Iraq making progress on maternal health but still short of development goals, says UN

Photo: WHO/SEARO/Anuradha Sarup

18 March 2013 – Despite sustained progress in reducing maternal deaths in Iraq, concerted efforts are still required to push the country closer to achieving the Millennium Development Goal (MDG) on maternal health, says the United Nations health agency.

In a press statement released today, the World Health Organization’s (WHO) Iraqi field office reported that in the 20 years spanning 1990 to 2010, the maternal mortality ratio in the country fell by 29 per cent, while the proportion of deliveries attended by skilled health personnel rose “considerably” from 50 per cent in 1990 to 88.5 per cent in 2011.
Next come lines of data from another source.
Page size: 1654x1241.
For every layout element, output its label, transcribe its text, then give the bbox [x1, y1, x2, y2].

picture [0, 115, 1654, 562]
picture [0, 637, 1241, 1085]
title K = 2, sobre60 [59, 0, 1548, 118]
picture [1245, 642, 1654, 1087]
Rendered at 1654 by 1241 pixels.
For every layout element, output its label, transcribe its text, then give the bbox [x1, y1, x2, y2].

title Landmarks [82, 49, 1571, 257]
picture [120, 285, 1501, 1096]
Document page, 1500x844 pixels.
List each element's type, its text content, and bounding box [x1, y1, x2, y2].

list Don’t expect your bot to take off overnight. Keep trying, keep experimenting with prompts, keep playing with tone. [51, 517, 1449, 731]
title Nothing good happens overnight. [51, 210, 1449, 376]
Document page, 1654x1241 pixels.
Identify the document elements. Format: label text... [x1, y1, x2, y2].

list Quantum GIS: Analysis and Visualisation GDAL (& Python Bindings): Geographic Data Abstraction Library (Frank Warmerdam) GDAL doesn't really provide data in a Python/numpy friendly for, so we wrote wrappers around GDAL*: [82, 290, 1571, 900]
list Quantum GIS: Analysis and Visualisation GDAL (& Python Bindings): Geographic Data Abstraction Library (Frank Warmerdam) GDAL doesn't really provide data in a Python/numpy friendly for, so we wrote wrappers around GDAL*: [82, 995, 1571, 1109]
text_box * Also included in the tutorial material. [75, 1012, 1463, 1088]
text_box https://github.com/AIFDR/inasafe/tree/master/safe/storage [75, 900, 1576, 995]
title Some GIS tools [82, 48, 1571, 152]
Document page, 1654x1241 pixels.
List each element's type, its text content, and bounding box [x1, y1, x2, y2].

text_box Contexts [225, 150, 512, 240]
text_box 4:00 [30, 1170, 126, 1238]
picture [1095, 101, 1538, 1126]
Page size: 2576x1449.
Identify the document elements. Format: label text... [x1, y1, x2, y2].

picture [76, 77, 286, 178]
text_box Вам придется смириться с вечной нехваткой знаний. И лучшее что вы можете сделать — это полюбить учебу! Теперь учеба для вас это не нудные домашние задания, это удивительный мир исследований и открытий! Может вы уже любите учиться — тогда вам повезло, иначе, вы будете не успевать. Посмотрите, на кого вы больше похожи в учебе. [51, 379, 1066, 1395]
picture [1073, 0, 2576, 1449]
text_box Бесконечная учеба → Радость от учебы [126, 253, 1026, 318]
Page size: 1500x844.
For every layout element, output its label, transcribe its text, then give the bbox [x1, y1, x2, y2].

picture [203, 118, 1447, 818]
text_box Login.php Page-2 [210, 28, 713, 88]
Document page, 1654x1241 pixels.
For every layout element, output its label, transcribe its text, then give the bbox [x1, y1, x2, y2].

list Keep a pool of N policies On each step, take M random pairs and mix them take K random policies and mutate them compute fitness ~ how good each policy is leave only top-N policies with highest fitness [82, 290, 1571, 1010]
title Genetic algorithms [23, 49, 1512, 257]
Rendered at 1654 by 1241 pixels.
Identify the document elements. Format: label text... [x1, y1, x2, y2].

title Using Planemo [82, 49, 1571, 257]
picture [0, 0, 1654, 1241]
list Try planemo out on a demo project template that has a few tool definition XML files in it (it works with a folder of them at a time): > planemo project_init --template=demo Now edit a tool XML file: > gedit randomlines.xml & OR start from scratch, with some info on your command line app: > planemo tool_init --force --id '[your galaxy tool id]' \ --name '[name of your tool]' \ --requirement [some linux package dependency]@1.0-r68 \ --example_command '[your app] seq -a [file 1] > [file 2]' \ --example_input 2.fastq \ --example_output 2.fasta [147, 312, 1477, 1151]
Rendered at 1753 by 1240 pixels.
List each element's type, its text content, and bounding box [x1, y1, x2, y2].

Dr. Syed Jaffar Hussain, the WHO representative in Iraq, acknowledged that the last two decades had witnessed “slow but sustained progress” for the health of Iraqi mothers. But, at the same time, his office warned that this progress would “still not be enough for Iraq to meet the planned MDG target of reducing the maternal mortality ration by 75 per cent in 2015.”

“Concerted efforts and innovation are still needed to prevent maternal deaths, in order to save a greater number of mothers’ lives, accelerate the pace of reduction of maternal mortality and bring the country closer to the MDG target,” WHO stated in the news release.

The UN agency added that the appropriate allocation of necessary human and financial resources coupled with the creation of a “strong monitoring system to measure progress” would help to achieve the goals.

According to a 2009 study by Iraq’s Ministry of Health and cited by WHO, the leading direct cause of pregnancy-related death in the country was haemorrhaging, with one in four delivering women facing “serious complications during pregnancy and child birth.”

WHO noted that the Ministry of Health, along with other UN partners, had begun to work on improving the accessibility and provision of high quality health services to children and mothers across the country as part of what it called “a key strategy” in addressing the continuing problem.